Set down the first line below and each line after it, ending with the one that holds "Vladimír Vojíř". Pictures do not belong in the copy.

(Items listed in a dataset)
_ _ _ _
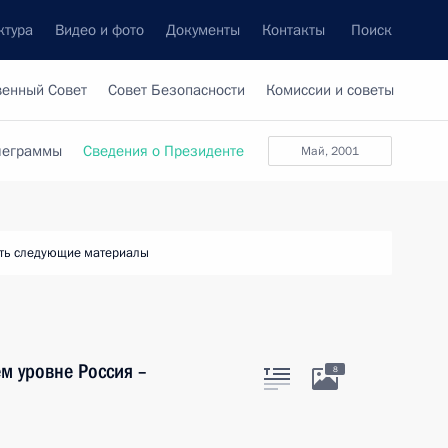
ктура
Видео и фото
Документы
Контакты
Поиск
венный Совет
Совет Безопасности
Комиссии и советы
леграммы
Сведения о Президенте
май, 2001
ть следующие материалы
м уровне Россия –
8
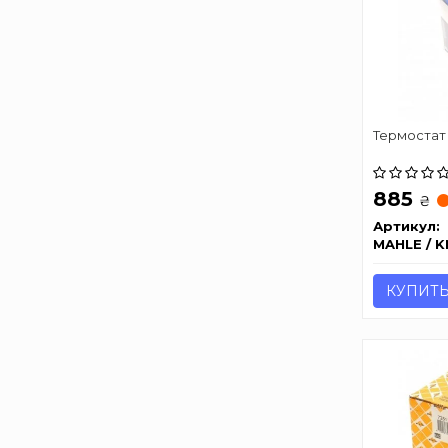
Термостат 
885
₴
Артикул:
MAHLE / 
КУПИТ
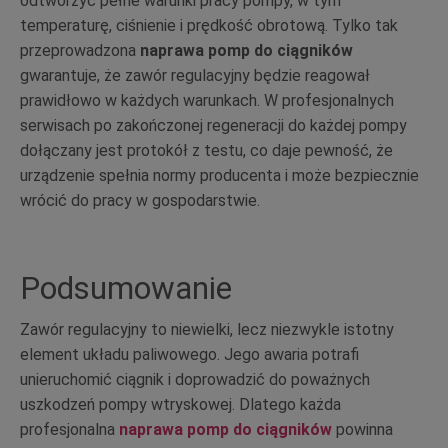
odtworzyć pełne warunki pracy pompy, w tym
temperaturę, ciśnienie i prędkość obrotową. Tylko tak
przeprowadzona
naprawa pomp do ciągników
gwarantuje, że zawór regulacyjny będzie reagował
prawidłowo w każdych warunkach. W profesjonalnych
serwisach po zakończonej regeneracji do każdej pompy
dołączany jest protokół z testu, co daje pewność, że
urządzenie spełnia normy producenta i może bezpiecznie
wrócić do pracy w gospodarstwie.
Podsumowanie
Zawór regulacyjny to niewielki, lecz niezwykle istotny
element układu paliwowego. Jego awaria potrafi
unieruchomić ciągnik i doprowadzić do poważnych
uszkodzeń pompy wtryskowej. Dlatego każda
profesjonalna
naprawa pomp do ciągników
powinna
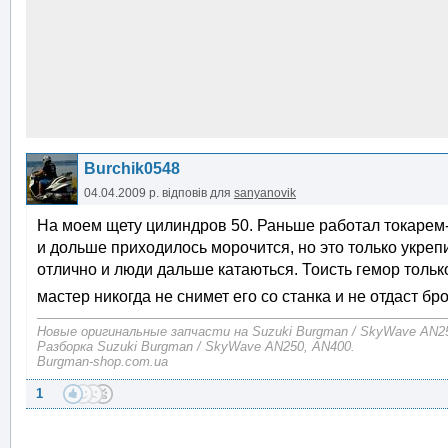
Burchik0548
04.04.2009 р.
відповів для
sanyanovik
На моем щету цилиндров 50. Раньше работал токарем-
и дольше приходилось морочится, но это только укреп
отлично и люди дальше катаються. Тоисть гемор только
мастер никогда не снимет его со станка и не отдаст 
Новые оригинальные запчасти на Suzuki Burgman / SkyWave AN2
Разборка Suzuki Burgman / SkyWave AN250, AN400.
Burgman-shop.com.ua
1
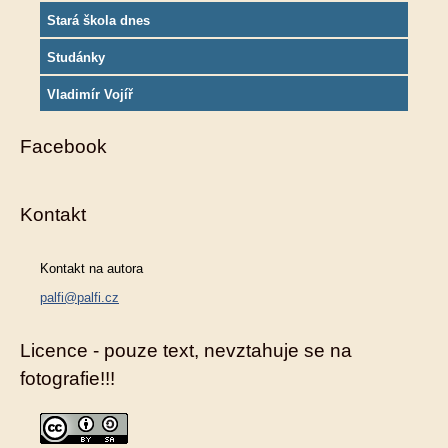
Stará škola dnes
Studánky
Vladimír Vojíř
Facebook
Kontakt
Kontakt na autora
palfi@palfi.cz
Licence - pouze text, nevztahuje se na
fotografie!!!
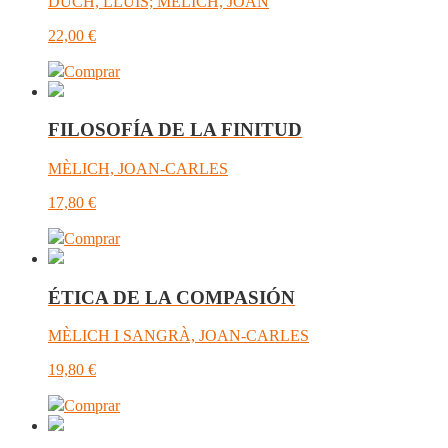
DUCH, LLUÍS; MÈLICH, JOAN
22,00
€
Comprar
FILOSOFÍA DE LA FINITUD
MÈLICH, JOAN-CARLES
17,80
€
Comprar
ÉTICA DE LA COMPASIÓN
MÈLICH I SANGRÀ, JOAN-CARLES
19,80
€
Comprar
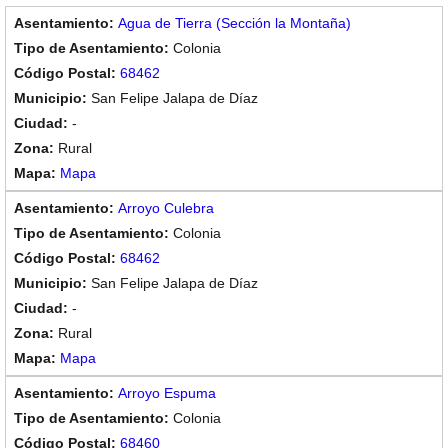
Agua de Tierra (Sección la Montaña)
Colonia
68462
San Felipe Jalapa de Díaz
-
Rural
Mapa
Arroyo Culebra
Colonia
68462
San Felipe Jalapa de Díaz
-
Rural
Mapa
Arroyo Espuma
Colonia
68460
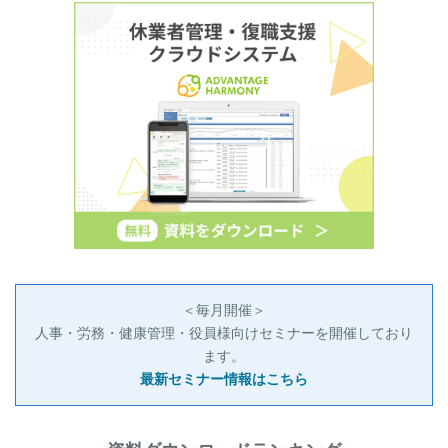
＜毎月開催＞
人事・労務・健康管理・役員様向けセミナーを開催しており
ます。
最新セミナー情報はこちら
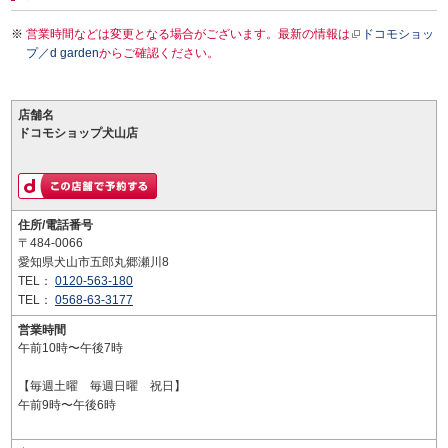
営業時間などは変更となる場合がございます。最新の情報は
ドコモショッ
プ／d garden
からご確認ください。
店舗名
ドコモショップ犬山店
住所/電話番号
〒484-0066
愛知県犬山市五郎丸郷瀬川8
TEL：
0120-563-180
TEL：
0568-63-3177
営業時間
午前10時〜午後7時
【毎週土曜 毎週日曜 祝日】
午前9時〜午後6時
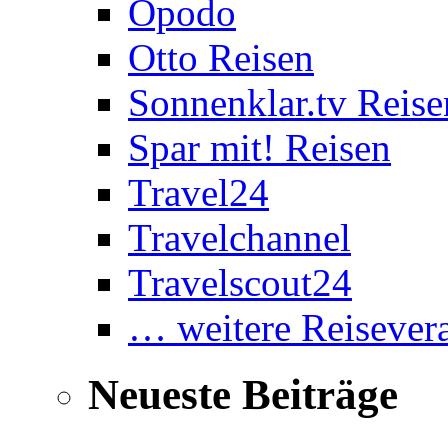
Opodo
Otto Reisen
Sonnenklar.tv Reise
Spar mit! Reisen
Travel24
Travelchannel
Travelscout24
… weitere Reisevera
Neueste Beiträge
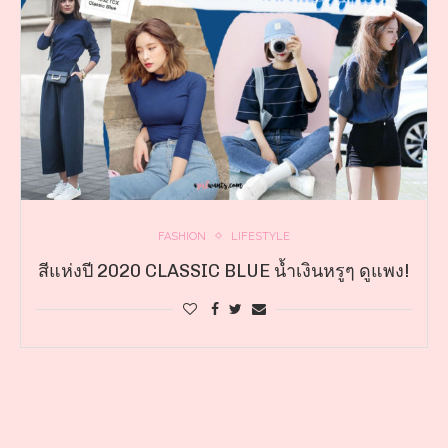
FASHION
LIFESTYLE
สีแห่งปี 2020 CLASSIC BLUE น้ำเงินหรูๆ ดูแพง!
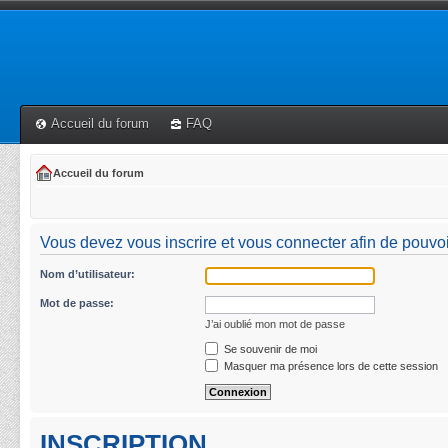
Accueil du forum
FAQ
Accueil du forum
Vous devez vous inscrire et vous connecter afin de pouvoi
Nom d’utilisateur:
Mot de passe:
J’ai oublié mon mot de passe
Se souvenir de moi
Masquer ma présence lors de cette session
INSCRIPTION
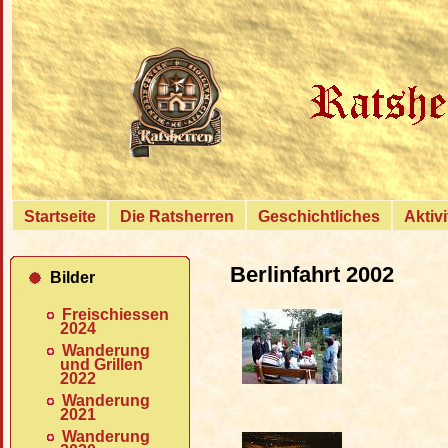
{
Startseite
Die Ratsherren
Geschichtliches
Aktiv
Berlinfahrt 2002
Bilder
Freischiessen
2024
Wanderung
und Grillen
2022
Wanderung
2021
Wanderung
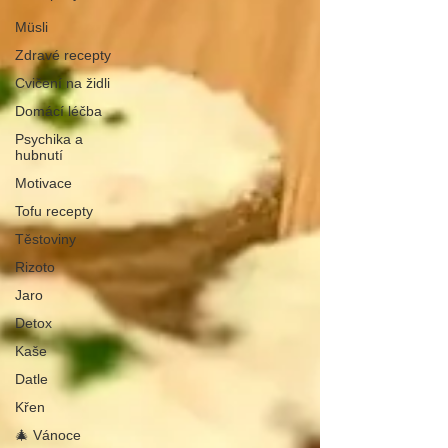
Müsli
Zdravé recepty
Cvičení na židli
Domácí léčba
Psychika a
hubnutí
Motivace
Tofu recepty
Těstoviny
Rizoto
Jaro
Detox
Kaše
Datle
Křen
🎄 Vánoce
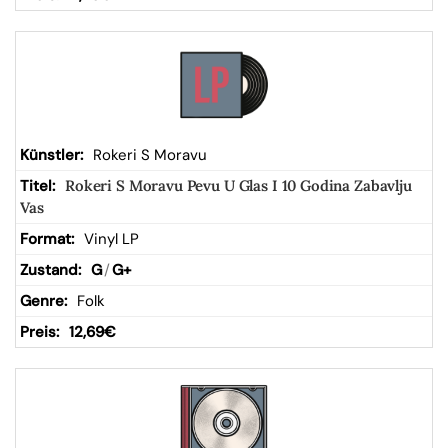
Rokeri S Moravu
Rokeri S Moravu Pevu U Glas I 10 Godina Zabavlju
Vas
Vinyl LP
G
/
G+
Folk
12,69
€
_ _ _ _
— WRITTEN RESPONSE —
ктура
Видео и фото
Документы
Контакты
Поиск
венный Совет
Совет Безопасности
Комиссии и советы
леграммы
Сведения о Президенте
май, 2001
ть следующие материалы
м уровне Россия –
8
Термостат 
885
₴
Артикул:
MAHLE / 
КУПИТ
odtworzyć pełne warunki pracy pompy, w tym
temperaturę, ciśnienie i prędkość obrotową. Tylko tak
przeprowadzona
naprawa pomp do ciągników
gwarantuje, że zawór regulacyjny będzie reagował
prawidłowo w każdych warunkach. W profesjonalnych
serwisach po zakończonej regeneracji do każdej pompy
dołączany jest protokół z testu, co daje pewność, że
urządzenie spełnia normy producenta i może bezpiecznie
wrócić do pracy w gospodarstwie.
Podsumowanie
Zawór regulacyjny to niewielki, lecz niezwykle istotny
element układu paliwowego. Jego awaria potrafi
unieruchomić ciągnik i doprowadzić do poważnych
uszkodzeń pompy wtryskowej. Dlatego każda
profesjonalna
naprawa pomp do ciągników
powinna
Burchik0548
04.04.2009 р.
відповів для
sanyanovik
На моем щету цилиндров 50. Раньше работал токарем-
и дольше приходилось морочится, но это только укреп
отлично и люди дальше катаються. Тоисть гемор только
мастер никогда не снимет его со станка и не отдаст 
Новые оригинальные запчасти на Suzuki Burgman / SkyWave AN2
Разборка Suzuki Burgman / SkyWave AN250, AN400.
Burgman-shop.com.ua
1
Stará škola dnes
Studánky
Vladimír Vojíř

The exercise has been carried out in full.